▶ [ACTIVITY 1]: In the forum thread on whether dart frogs need a water area, what does pl259 say a pond made by exposing the water in the drainage layer provides?
▶ [ACTIVITY 2]: From the forum thread on whether dart frogs need a water area, quote the passage starting at "## KeroKero (Jun" and ending at "body at all.".

▶ [DOCUMENT SECTION]:
○ ○ ○ ○ ○

# do dart frogs need a water area?



## tongo (Jul 29, 2007)

hey a newb here and i've been reading and looking at a lot of post on here. i have seen tanks with waterfalls and tanks with sitting water and no pumps. i also see some tanks with no water feature at all. do dart frogs need a water feature or is it just for looks?

also i want to build my first dart frog tank soon and was wondering if having a tiny pool in the corner of my tank would be ok? no filter or pump just maybe some type of small aquatic plant. would this setup be ok?

thanks for taking a look


----------



## KeroKero (Jun 13, 2004)

No, it's not needed, and is usually there for the person... if the water is moving it's definately there just for the person. A shallow water bowl works perfectly fine, or if the tank has very good constant humidity and drying out isn't an issue, no water body at all.

You can have a pond in your tank if you want, there are a number of guys in the parts and construction area. Usually for begining it might be easier to stay away from anything complex (waterfalls especially can get really involved) but check out some of the threads and see if there is something you'd like to do


----------



## pl259 (Feb 27, 2006)

Ditto what Corey said, and I would add that a water dish or pond is strongly recommended, especially for beginners. I do one or the other in every one of my tanks. The reason is that the pond gives the frogs an easy way to self regulate their moisture content. They sit in it and uptake what they need. You still need to maintain a high humidity in the tank. It just provides another option for them and a little more insurance for you.

Ponds also provide a natural looking deposition site for tadpoles. I'm a big fan of tank raised tads. Not all of my tads do well when tank raised but I do it when and wherever I can.

Lastly, a pond that's created by pulling back and exposing the water in the drainage layer, provides a convenient place to siphon off the excess water that's accumulated.


----------



## tongo (Jul 29, 2007)

sweet and thank you for the fast replies.

my idea was just that, to have a slope in the land in the corner that will expose the water in the drainage layer. thanks for all your help.

also howoften do i do water changes?


----------

○ ○ ○ ○ ○

Saved data entries
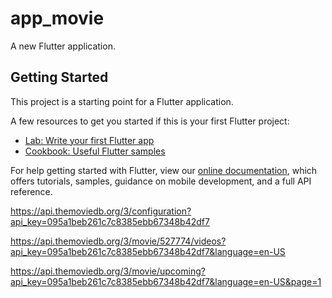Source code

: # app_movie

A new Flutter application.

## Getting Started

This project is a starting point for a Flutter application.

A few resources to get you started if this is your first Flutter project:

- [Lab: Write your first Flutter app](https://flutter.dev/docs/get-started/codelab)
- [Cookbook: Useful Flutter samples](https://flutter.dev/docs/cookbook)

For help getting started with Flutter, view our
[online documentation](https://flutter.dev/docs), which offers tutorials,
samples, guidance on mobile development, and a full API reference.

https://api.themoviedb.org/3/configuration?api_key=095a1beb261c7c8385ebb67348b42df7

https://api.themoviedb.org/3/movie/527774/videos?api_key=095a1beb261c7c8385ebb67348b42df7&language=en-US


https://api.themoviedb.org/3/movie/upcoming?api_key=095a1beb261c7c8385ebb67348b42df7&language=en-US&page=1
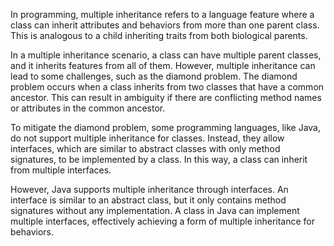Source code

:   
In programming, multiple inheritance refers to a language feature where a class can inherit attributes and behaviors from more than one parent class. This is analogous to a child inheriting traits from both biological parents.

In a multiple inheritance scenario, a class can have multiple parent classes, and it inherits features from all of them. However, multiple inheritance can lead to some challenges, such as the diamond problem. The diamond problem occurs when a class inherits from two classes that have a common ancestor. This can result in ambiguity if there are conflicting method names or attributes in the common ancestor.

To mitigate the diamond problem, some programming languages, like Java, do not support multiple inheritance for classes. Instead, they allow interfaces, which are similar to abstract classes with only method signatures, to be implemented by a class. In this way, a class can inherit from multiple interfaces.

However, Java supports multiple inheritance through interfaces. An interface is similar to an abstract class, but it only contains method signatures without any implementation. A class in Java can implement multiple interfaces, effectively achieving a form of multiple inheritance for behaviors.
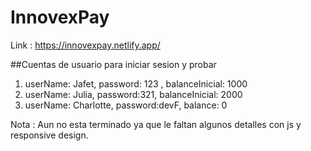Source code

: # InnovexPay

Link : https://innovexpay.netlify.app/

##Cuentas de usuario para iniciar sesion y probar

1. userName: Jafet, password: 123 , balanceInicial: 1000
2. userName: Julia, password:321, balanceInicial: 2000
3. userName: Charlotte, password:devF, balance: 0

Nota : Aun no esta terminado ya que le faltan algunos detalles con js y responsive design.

○ ○ ○ ○ ○

▶ [EXERCISE RESPONSE 1]: A convenient place to siphon off the excess water that has accumulated.

▶ [EXERCISE RESPONSE 2]:
## KeroKero (Jun 13, 2004)

No, it's not needed, and is usually there for the person... if the water is moving it's definately there just for the person. A shallow water bowl works perfectly fine, or if the tank has very good constant humidity and drying out isn't an issue, no water body at all.